Tribes learn how to measure pollution on reservations
Wednesday, Sept. 27, 2000 | 10:38 a.m.
Indian tribal leaders, Environmental Protection Agency officials and technical professionals opened an air quality training center in Las Vegas today that will teach 400 tribes how to sample air pollution.
On a concrete pad behind the EPA's quality assurance laboratory at UNLV, Indians from as far away as Florida are learning how to measure pollution and dust particles that sweep across vast reservations.
The Tribal Air Monitoring Support Center managed by the EPA and the Institute for Tribal Environmental Professionals of Flagstaff, Ariz., uses cutting-edge technology to train participants under real-world conditions, such as sunlight shining in their eyes as they try to read monitors and wind blowing field notes, the center's technical director Gregory Budd said.

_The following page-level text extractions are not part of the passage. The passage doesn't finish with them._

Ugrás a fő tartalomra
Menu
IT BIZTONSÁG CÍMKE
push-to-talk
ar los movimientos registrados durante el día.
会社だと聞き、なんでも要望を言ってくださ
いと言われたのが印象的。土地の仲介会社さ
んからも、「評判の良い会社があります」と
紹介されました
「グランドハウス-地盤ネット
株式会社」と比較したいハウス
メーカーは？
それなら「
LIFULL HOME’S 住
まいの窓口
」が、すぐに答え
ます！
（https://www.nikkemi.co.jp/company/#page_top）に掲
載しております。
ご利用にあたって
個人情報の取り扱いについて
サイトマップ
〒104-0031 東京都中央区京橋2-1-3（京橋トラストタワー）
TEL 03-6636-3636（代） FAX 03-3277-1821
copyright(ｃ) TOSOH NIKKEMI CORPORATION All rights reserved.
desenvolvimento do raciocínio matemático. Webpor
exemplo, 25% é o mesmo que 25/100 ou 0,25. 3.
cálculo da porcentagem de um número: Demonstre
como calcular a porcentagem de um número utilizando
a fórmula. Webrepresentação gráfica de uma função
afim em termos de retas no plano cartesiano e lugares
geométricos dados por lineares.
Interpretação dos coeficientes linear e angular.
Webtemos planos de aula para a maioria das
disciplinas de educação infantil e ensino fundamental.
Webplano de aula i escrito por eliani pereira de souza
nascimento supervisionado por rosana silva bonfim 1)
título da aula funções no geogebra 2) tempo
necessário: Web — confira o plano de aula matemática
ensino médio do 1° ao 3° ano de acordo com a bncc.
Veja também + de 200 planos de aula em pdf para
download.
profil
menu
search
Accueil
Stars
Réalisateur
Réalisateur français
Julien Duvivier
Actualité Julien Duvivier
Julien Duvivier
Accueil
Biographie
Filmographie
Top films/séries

By becoming partners with the EPA, tribes are closing the gap between pollution information gathered in urban areas, which have been blanketed with monitors for the past 20 years, and pollution never studied on closed reservation lands.
Since tribal lands are considered sovereign nations not under the authority of federal agencies, the EPA/Indian partnerships are unique, said Jed Harrison, director of the EPA's Radiation and Indoor Environments Laboratory in Las Vegas. The attention to tribal land came after Congress amended the Clean Air Act in 1990.
The EPA spent about $1.2 million to set up the center to teach tribes to study the quality of reservation air, which can affect and be affected by neighboring air quality.
"It's the concept of helping them help themselves," Harrison said of the three-day training sessions that take participants from an 800-page reference book filled with federal air quality regulations to learning how to sample the air outdoors.
Another $800,000 has been spent in three grants to the Salt River Pima-Maricopa Indian Community near Scottsdale, Ariz., for equipment and basic training, B. Bobby Ramirez, an air quality engineer, said.
Tribal leaders bring a unique perspective to the EPA.
"Tribes are tied to Mother Earth, so there is a cultural dimension to the technical work," Ramirez said.
Ramirez began his work as an air quality technician in El Paso, Texas, but moved to Arizona three years ago because of the opportunity for advanced training.
"This program is building a tribe's capacity to monitor the environment, the same as states and local governments have had for the past 20 years," Ramirez said.
"It's a two-way street," Harrison said. The EPA gains new information about the environment as well as tribal cultural concerns, he said.
"Most reservation lands are considered rural areas," Dwayne Beaver of the Cherokee Nation of Oklahoma, said. Those lands were considered pristine.
But ozone levels discovered on Cherokee lands drifting from Tulsa about 50 miles away surprised both federal officials and tribal representatives, Beaver said.
Beaver said he has been monitoring air pollution for three years and started training as an instructor in November.
Classroom training has been available over the past three years at the Institute for Tribal Environmental Professionals, said Dennis Wall of the institute, but there was no hands-on experience.
The institute has four major environmental programs covering training in air quality and environmental education, a tribal environmental resource center and professional training such as that done with EPA, Wall said.
"The tribes have the same concerns about the environment everybody else does," Wall said, noting that 125 tribes have teamed up with the EPA and the institute to learn about air pollution monitoring.
For David Sanchez of the Pojoaque Pueblo near Santa Fe, N.M., it was the first time he had worked with a dust sampler that can measure particles of 2.5 microns, a fraction of a human hair's width.
Sanchez and Adam Duran, also of Pojoaque Pueblo, will take back fresh knowledge to their people living 15 miles north of Santa Fe.
Duran said he had done ground water sampling and indoor air pollution studies before coming to the Las Vegas training center.